La dignidad del amor consiste en el afecto desengañado que sobrevive a un instante de baba.

En la época en que la humanidad, apenas desarrollada, se ejercitaba ya en la desgracia, nadie la hubiera creído capaz de poder producirla en serie un día.

Si Noé hubiera poseído el don de adivinar el futuro, habría sin duda naufragado.

¿La «experiencia hombre» ha fracasado? Había fracasado ya con Adán. Sin embargo, es legítimo preguntar: ¿tendremos la suficiente inventiva para parecer aún innovadores, para agravar semejante descalabro?

Esperándolo, perseveremos en el error de ser hombres, comportémonos como farsantes de la Caída, seamos terriblemente frívolos.

Antes se pasaba con gravedad de una contradicción a otra; ahora sufrimos tantas a la vez que no sabemos ya por cuál interesarnos ni cuál resolver.

Sin poseer la facultad de exagerar nuestros males, nos sería imposible soportarlos. Atribuyéndoles proporciones inusitadas, nos consideramos condenados escogidos, elegidos al revés, halagados y estimulados por la fatalidad.

Afortunadamente, en cada uno de nosotros existe un fanfarrón de lo Incurable.

Una naturaleza religiosa se define menos por sus convicciones que por su necesidad de prolongar sus sufrimientos más allá de la muerte.

He adquirido mis dudas penosamente; mis decepciones, como si me esperasen desde siempre, han llegado solas -iluminaciones primordiales.

«No puedo diferenciar las lágrimas de la música» (Nietzsche). Quien no comprende esto instantáneamente, no ha vivido nunca en la intimidad de la música. Toda verdadera música procede del llanto, puesto que ha nacido de la nostalgia del paraíso.

A veces experimento una especie de estupor ante la idea de que hayan podido existir «locos de Dios», que sacrificaron todo por El, comenzando por la razón. Con frecuencia creo vislumbrar cómo puede uno destruirse por El en un arrebato mórbido, en una disgregación del alma y del cuerpo. De ahí la aspiración inmaterial a la muerte. ¡Algo podrido hay en la idea de Dios!

Desconfiad de quienes vuelven la espalda al amor, a la ambición, a la sociedad. Se vengarán de haber renunciado a ello.

Plutarco, hoy, escribiría las Vidas paralelas de los fracasados.

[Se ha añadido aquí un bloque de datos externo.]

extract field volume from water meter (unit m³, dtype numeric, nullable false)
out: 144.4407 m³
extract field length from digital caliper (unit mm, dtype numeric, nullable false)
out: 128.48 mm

Es fácil ser "profundo": no hay más que dejarse invadir por las propias taras.

Modelos de estilo: el juramento, el telegrama y el epitafio.

Los románticos fueron los últimos especialistas del suicidio. Desde entonces se improvisa... Para mejorar su calidad necesitamos un nuevo mal del siglo.

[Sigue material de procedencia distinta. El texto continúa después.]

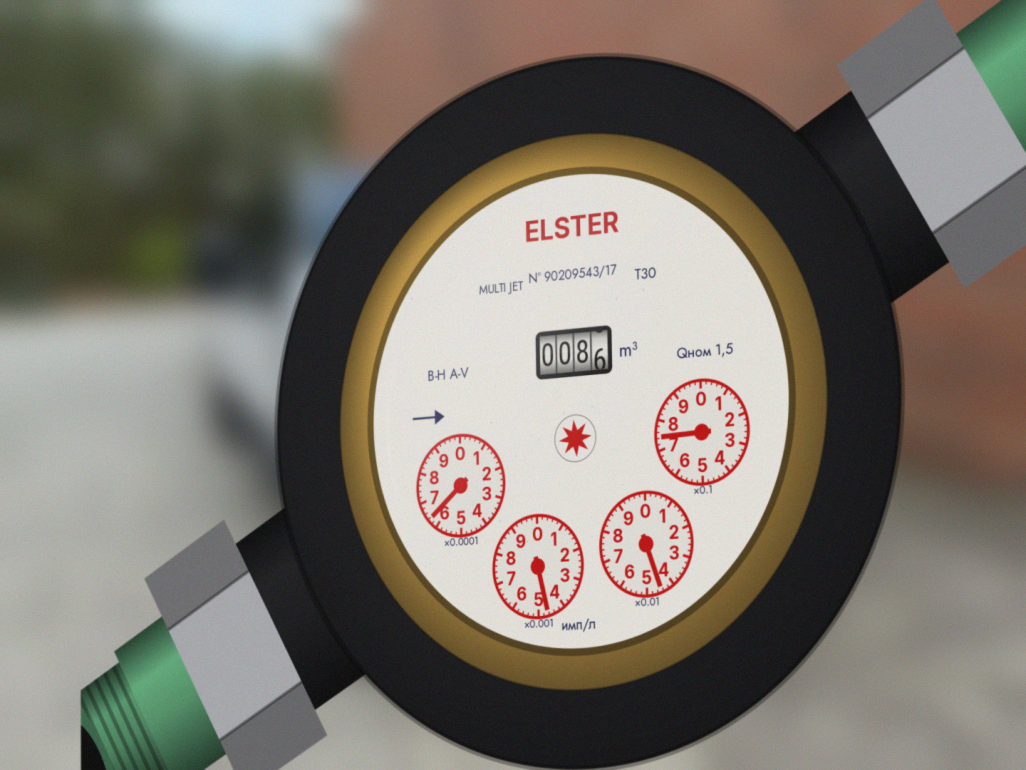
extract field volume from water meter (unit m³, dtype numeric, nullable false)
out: 85.7446 m³
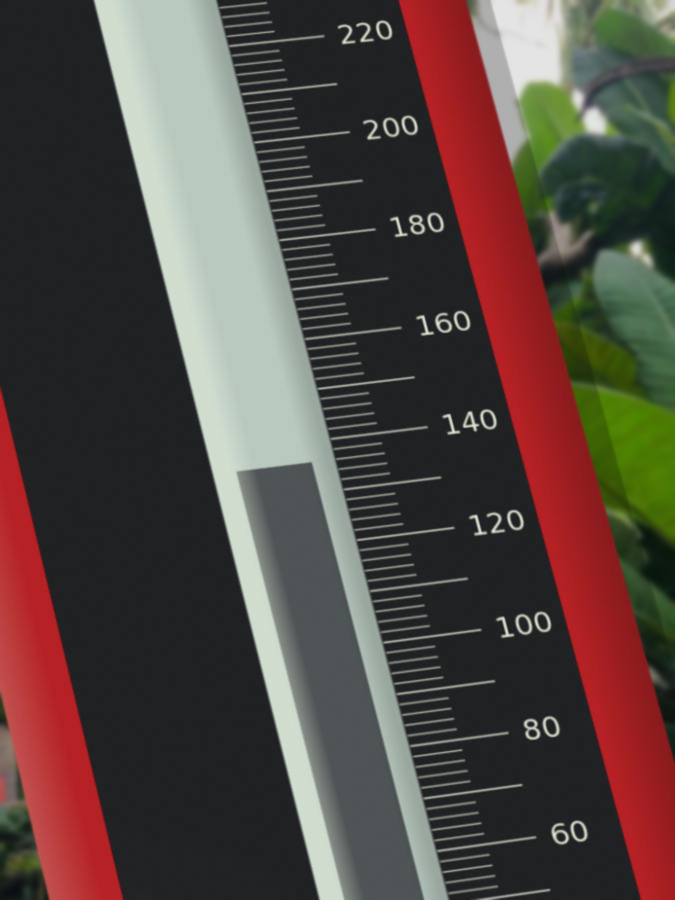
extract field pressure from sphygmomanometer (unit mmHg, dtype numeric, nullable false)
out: 136 mmHg
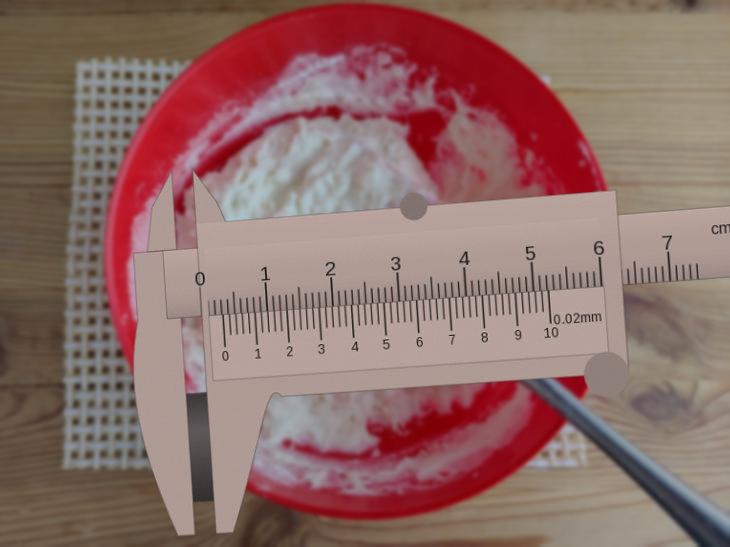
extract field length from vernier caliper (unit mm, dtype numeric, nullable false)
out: 3.2 mm
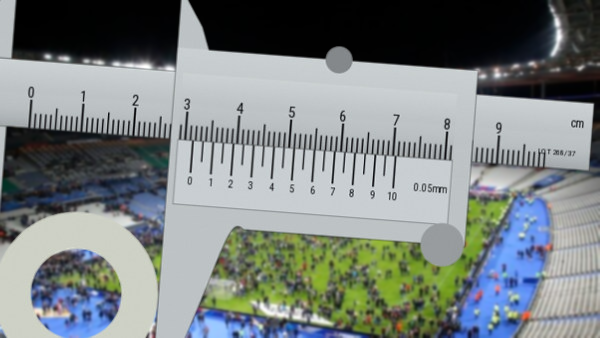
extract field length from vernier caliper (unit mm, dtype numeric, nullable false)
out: 31.5 mm
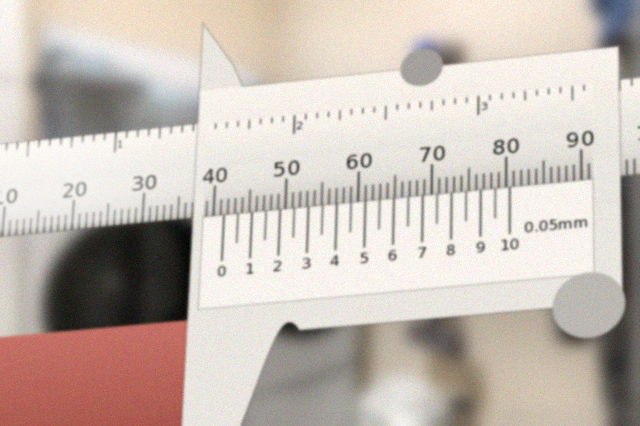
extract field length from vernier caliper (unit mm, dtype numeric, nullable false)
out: 41.5 mm
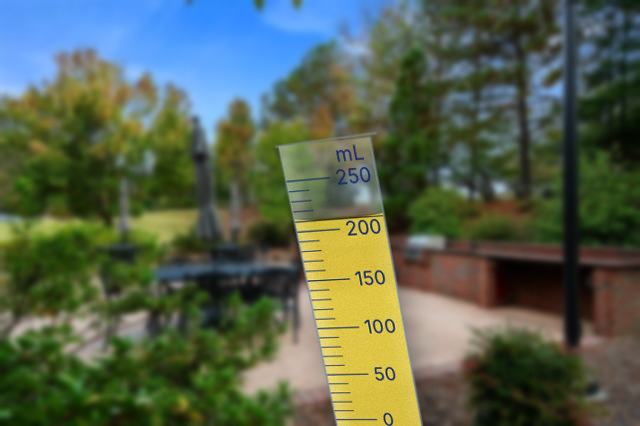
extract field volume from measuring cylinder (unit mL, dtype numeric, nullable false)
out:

Si la muerte sólo tuviera facetas negativas, morir sería un acto impracticable.

No es humilde aquel que se odia.

He decidido no detestar más a nadie desde que he observado que termino siempre por parecerme a mi último enemigo.

No existe un sólo instante en el que no haya estado consciente de encontrarme fuera del Paraíso.

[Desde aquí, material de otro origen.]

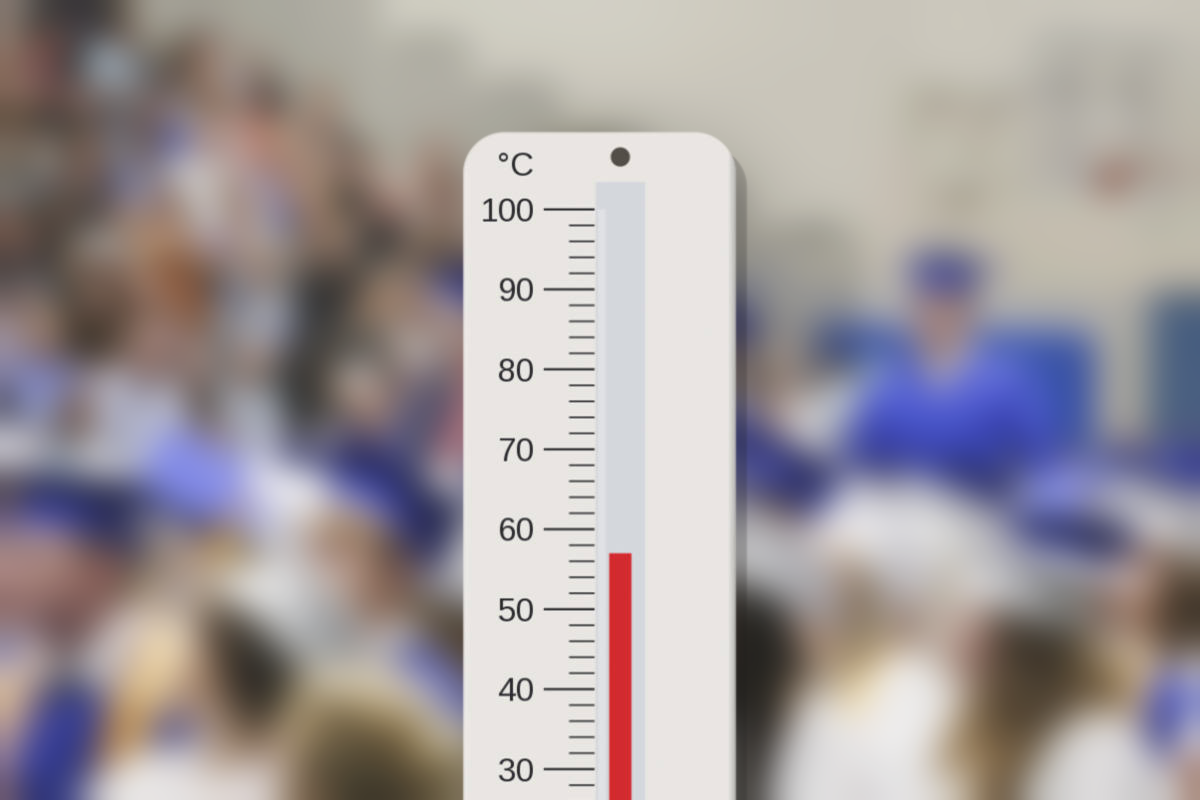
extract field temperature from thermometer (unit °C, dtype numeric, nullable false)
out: 57 °C
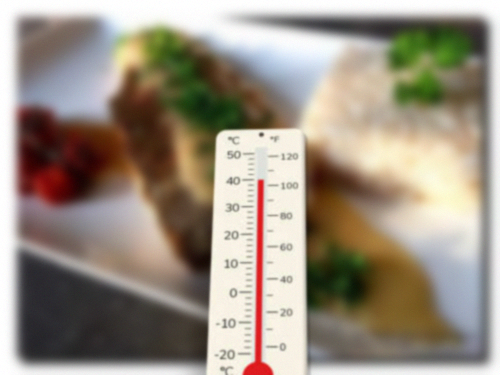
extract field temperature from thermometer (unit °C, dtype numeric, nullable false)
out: 40 °C
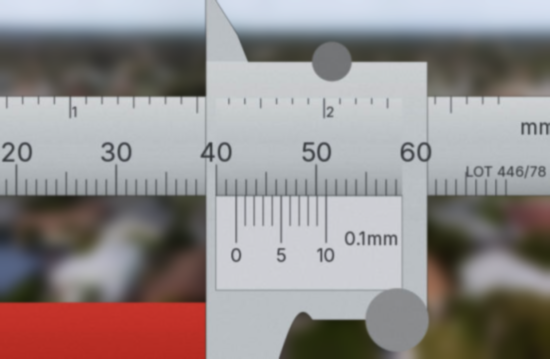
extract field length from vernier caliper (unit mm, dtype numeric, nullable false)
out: 42.0 mm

¿Qué decepción que Epicuro, el sabio que más necesito, haya escrito más de trescientos tratados! Y qué alivio que se hayan perdido.

No he encontrado ningún espíritu interesante que no esté ampliamente dotado de deficiencias inconfesables.


Solo Dios tiene el privilegio de abandonarnos. Los hombres únicamente pueden dejarnos.

La única confesión sincera es aquella que hacemos, indirectamente, al hablar de los otros.

Perdimos al nacer lo mismo que perderemos al morir. Todo.